Dr. Schneidereit: Darüber waren wir uns selber nicht sicher und deshalb haben wir diese Frage auch gestellt. Zunächst muss man sagen, dass die Gesundheit der Tiere insgesamt als extrem wichtig eingestuft wird, unabhängig vom Alter. Das erklärt, dass es nur tendenzielle Unterschiede zwischen jung und alt gibt, was die Häufigkeit der Tierarztbesuche betrifft. Unabhängig vom Alter suchen Hunde- und Katzenbesitzer im Durchschnitt dreimal im Jahr den Tierarzt auf. Insgesamt sind Hundehalter bereit, dafür rund 200 Euro pro Jahr zu zahlen. Die Kosten für die tierärztliche Versorgung bei Katzen liegen bei etwa 122 Euro.

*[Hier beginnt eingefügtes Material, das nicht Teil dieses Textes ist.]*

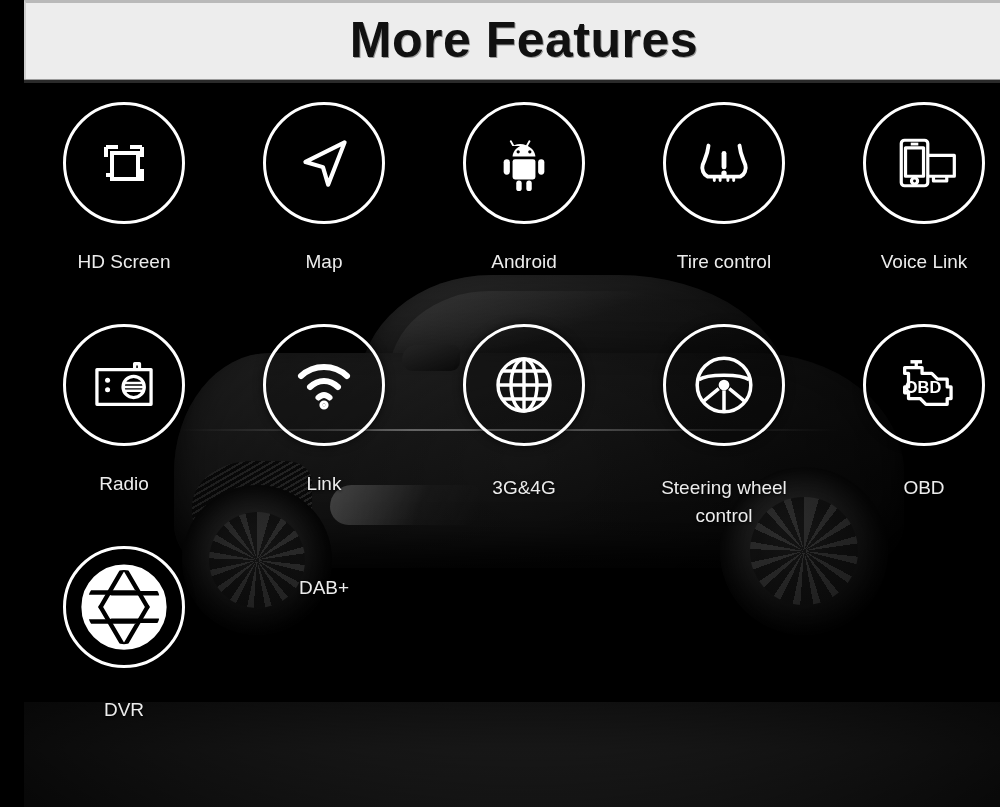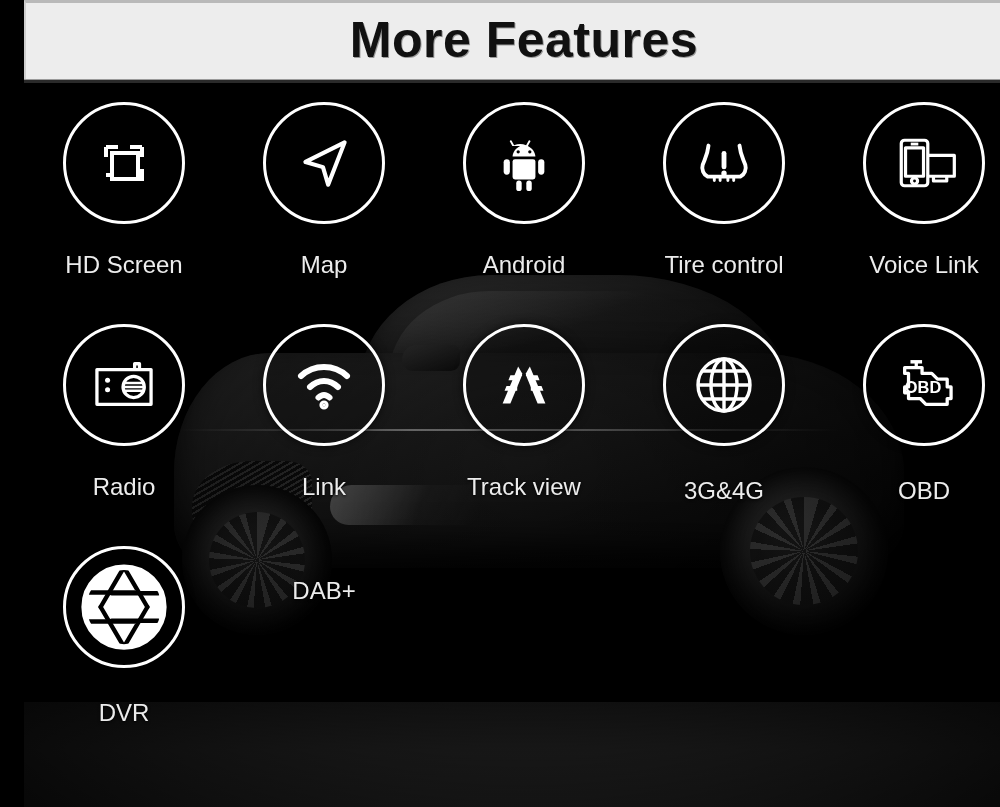--- a/index.html
+++ b/index.html
@@ -136,7 +136,7 @@
   .disc svg { display: block; }
   .cap {
     margin-top: 24px;
-    font-size: 24px;
+    font-size: 19px;
     color: #ececec;
     text-align: center;
     line-height: 1.45;

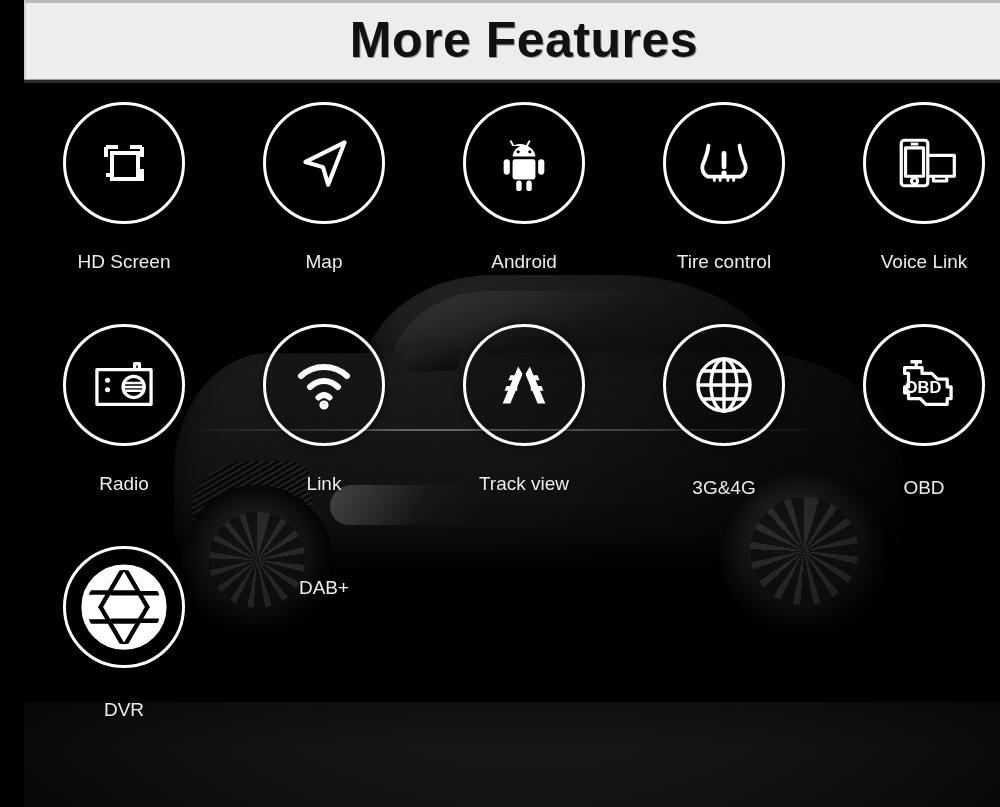--- a/index.html
+++ b/index.html
@@ -263,17 +263,6 @@
         <div class="cap">Link</div>
       </div>
 
-      <div class="cell">
-        <div class="disc">
-          <svg width="70" height="46" viewBox="0 0 72 46" fill="#fff">
-            <path d="M30 4 14 42h8L34 13v-2z"></path>
-            <path d="M22 13h9v5h-11zM18 24h11v5h-13z"></path>
-            <path d="M42 4 58 42h-8L38 13v-2z"></path>
-            <path d="M50 13h-9v5h11zM54 24h-11v5h13z"></path>
-          </svg>
-        </div>
-        <div class="cap">Track view</div>
-      </div>
 
       <div class="cell row3">
         <div class="disc">

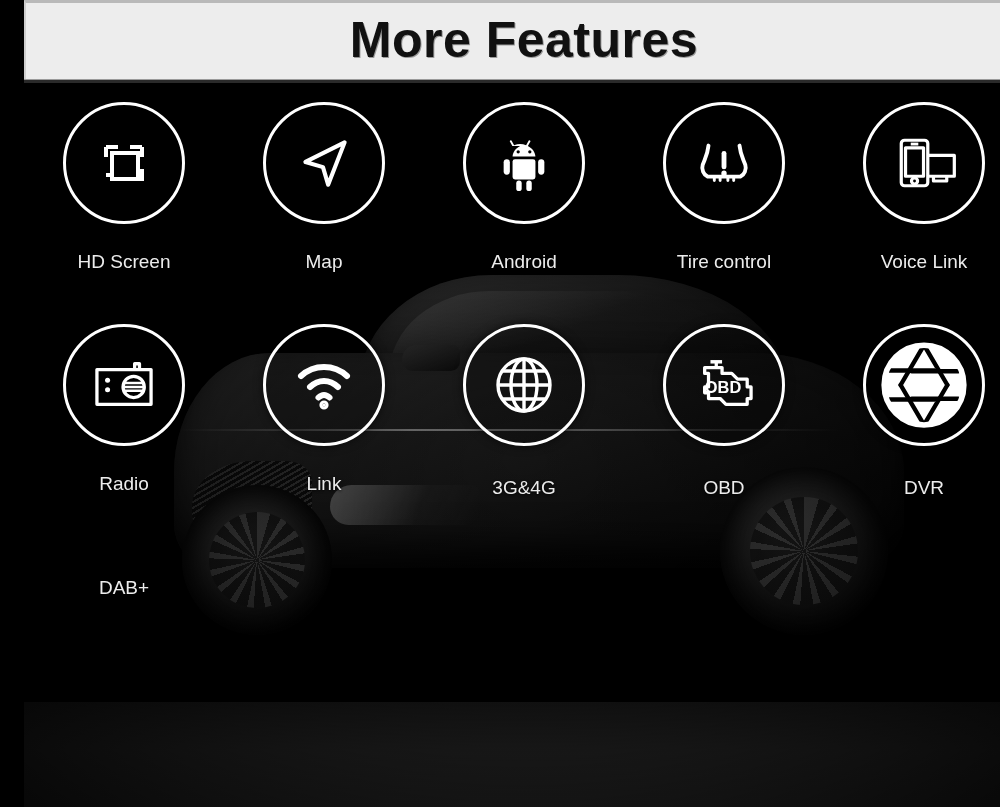--- a/index.html
+++ b/index.html
@@ -277,6 +277,18 @@
         <div class="cap">3G&amp;4G</div>
       </div>
 
+      <div class="cell row3">
+        <div class="disc">
+          <svg width="66" height="66" viewBox="0 0 64 64" fill="none" stroke="#fff" stroke-width="3.4">
+            <circle cx="32" cy="32" r="26"></circle>
+            <circle cx="32" cy="32" r="5.2" fill="#fff" stroke="none"></circle>
+            <path d="M7.5 27c8-6 41-6 49 0"></path>
+            <path d="M32 37.2v20.6"></path>
+            <path d="M26.9 35.6 11 48.5M37.1 35.6 53 48.5"></path>
+          </svg>
+        </div>
+        <div class="cap">Steering wheel control</div>
+      </div>
 
       <div class="cell row3">
         <div class="disc">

Blickpunkt: Gibt es Erkenntnisse darüber, wie Tierhalter sich über das Thema informieren?

Dr. Schneidereit: Dazu lieferte die Umfrage ein sehr klares Ergebnis. Tierhalter suchen sich fachlich qualifizierte Informationen. Der Tierarzt ist deshalb nach wie vor der wichtigste Ansprechpartner mit einem hohen Vertrauensbonus. Aber bereits an zweiter Stelle steht das Internet. Auch der BfT nutzt dieses Medium zunehmend.

So informieren wir beispielsweise Tierhalter in regelmäßiger Folge mit fachlich kompetenten und wissenschaftlich fundierten Kurzbeiträgen über die bedeutendsten Erkrankungen bei Hund und Katze sowie über mögliche medizinische Behandlungsansätze im Krankheitsfall. Denn immerhin 50 Prozent der Befragten wünschen sich noch mehr Informationen speziell zur Versorgung älterer Haustiere. Auch dies ist ein Ergebnis der Umfrage.

Blickpunkt: Welche Schlüsse können aus Ihrer oder aus vergleichbaren Umfragen gezogen werden?

Dr. Schneidereit: Ziel der verbandlichen Umfrage war es zu klären, welche Bedeutung das Segment „Der ältere Patient“ einnimmt und zukünftig einnehmen wird. Unseren Mitgliedsfirmen und ihren Forschungs- und Marketingabteilungen helfen die Erkenntnisse aus solchen Befragungen, Entwicklungschancen im Markt zu sondieren und Entscheidungen über innovative Produktentwicklungen zu treffen.